COP: u were swerving a lot so i have to conduct a sobriety test
ME: ok
COP: lets get taco bell
ME: no
COP: text ur ex
ME: no
COP: ok ur good
‘You probably need to pee soon, huh?’
~The monster under my bed
Parents w/ 1st kid: *Peels grape & slices it into 84 tiny pieces.
Parents w/ 4th kid: *Gives kid knife & fork to cut their own steak.
Ghosts are always depicted in Victorian garb which is a pretty singular view of death bc people are dying all the time, like how about a ghost from the 2000s like “being dead is NOT awesomesauce, hey what season of Firefly are they on now?”
10 out of 8 mathematicians recommend improper fractions.
6-year-old: Is it cold outside?
Me: Yeah. You should put on a sweater.
6: I should stay home.
[texting my fiancé the night before our wedding] are we still on for tomorrow
I just want a man to look at me the way Doc from back to the future looks when something exciting happens.
Canadians celebrate Thanksgiving earlier than Americans because we’ve learned to space out forcible family get-togethers
My muffin top has become a full blown birthday cake.

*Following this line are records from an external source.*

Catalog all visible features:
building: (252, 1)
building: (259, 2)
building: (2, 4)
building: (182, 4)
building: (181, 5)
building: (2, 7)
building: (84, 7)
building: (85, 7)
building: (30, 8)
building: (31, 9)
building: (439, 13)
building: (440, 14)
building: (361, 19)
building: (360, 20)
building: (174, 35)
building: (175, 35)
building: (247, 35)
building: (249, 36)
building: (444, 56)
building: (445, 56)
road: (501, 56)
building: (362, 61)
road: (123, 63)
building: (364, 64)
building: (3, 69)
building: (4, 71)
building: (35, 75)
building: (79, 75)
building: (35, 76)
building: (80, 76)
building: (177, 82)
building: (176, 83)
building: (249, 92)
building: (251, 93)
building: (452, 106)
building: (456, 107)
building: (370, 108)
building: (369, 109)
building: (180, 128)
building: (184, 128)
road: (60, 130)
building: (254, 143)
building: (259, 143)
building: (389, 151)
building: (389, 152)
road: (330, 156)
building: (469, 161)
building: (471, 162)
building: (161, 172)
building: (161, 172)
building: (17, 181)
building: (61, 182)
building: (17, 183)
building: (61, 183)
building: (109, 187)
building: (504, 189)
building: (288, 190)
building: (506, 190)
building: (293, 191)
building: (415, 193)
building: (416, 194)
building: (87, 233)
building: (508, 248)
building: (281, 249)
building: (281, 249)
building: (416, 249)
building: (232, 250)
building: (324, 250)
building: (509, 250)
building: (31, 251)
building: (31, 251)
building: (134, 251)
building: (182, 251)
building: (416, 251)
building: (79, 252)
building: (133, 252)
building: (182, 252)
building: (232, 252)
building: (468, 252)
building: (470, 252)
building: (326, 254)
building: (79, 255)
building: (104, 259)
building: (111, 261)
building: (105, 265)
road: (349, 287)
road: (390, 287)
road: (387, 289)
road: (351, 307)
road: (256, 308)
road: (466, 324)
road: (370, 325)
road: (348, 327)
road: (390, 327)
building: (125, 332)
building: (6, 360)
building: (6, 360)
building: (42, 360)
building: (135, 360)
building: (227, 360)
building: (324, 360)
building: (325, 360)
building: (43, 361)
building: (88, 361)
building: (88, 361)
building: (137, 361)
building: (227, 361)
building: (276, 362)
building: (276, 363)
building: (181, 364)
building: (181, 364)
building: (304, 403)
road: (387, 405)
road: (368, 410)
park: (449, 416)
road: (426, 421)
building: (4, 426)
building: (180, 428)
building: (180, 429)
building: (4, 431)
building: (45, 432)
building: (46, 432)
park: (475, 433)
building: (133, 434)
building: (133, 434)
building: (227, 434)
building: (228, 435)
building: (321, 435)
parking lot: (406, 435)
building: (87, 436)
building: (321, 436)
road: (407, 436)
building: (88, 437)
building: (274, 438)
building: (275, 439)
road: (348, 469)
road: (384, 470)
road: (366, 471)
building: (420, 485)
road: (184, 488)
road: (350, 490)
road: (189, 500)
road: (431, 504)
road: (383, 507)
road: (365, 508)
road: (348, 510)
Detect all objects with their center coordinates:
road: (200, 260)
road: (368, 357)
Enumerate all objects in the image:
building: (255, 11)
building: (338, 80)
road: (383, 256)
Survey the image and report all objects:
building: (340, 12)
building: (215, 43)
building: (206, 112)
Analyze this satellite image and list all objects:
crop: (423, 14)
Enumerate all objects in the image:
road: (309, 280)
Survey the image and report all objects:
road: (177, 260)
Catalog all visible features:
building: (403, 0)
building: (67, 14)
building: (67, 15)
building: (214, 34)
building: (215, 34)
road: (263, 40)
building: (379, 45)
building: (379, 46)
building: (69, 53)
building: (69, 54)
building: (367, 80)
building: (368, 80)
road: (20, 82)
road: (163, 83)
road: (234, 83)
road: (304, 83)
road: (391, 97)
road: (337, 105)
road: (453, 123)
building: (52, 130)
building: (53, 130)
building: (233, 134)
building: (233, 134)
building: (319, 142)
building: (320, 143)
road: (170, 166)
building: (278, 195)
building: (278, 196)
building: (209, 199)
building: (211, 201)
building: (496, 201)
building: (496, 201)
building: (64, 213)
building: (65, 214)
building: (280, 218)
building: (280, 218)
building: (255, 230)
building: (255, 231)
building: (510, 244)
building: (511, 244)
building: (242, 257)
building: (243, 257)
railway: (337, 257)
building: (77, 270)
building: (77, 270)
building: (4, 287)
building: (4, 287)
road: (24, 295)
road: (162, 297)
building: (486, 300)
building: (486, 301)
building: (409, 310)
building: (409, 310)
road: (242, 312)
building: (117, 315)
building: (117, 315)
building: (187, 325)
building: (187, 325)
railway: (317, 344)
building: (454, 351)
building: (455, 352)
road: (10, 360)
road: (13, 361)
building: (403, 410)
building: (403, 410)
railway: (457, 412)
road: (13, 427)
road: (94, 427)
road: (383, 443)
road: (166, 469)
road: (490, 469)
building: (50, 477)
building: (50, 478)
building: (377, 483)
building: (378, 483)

No offense but why do birds even have feet? Seems greedy.
[3rd Date]
*To myself* ok, you really like this girl. Just play it cool, detached.
ME: I don’t even care what season we get married in.
Social experiments where skinny people wear fat suits teach us to be nicer to fat people because it might be a skinny person in a fat suit.
Coach: Sorry, you didn’t make the team this year, pal.
Me: Oh, who got the last spot?
Coach: Umm
Me: Why is that golden retriever over there shooting free throws?
Never reach into a girl’s purse. Anything could be inside, a bear could be in there. You just don’t know.
YOU (falling prey to the pathetic fallacy): The sky is angry tonight.
ME (science-loving, dispassionate): Everything is angry all the time.
[excerpt from my failed job application]
MILITARY EXPERIENCE?
◽️yes
◽️no
◾️other (please explain)
while I have never served in an armored division I do have several tank tops
I’m stressed right now so I’m watching a show about the mafia to help me relax.
[knocks on neighbor’s door]
HI CAN I COME TO YOUR YELLING PARTY
Dance like nobody’s watching. Sing like nobody’s listening. Walk around the party eating the cheeseball like an apple.
*adds alone time to my Amazon wishlist*
If youre a serial killer & you dont call your murder shack a ‘bloodshed,’ well I’ve just about given up on you
I would watch Real Housewives if it was like Game of Thrones and they would occasionally and suddenly behead one of the main characters.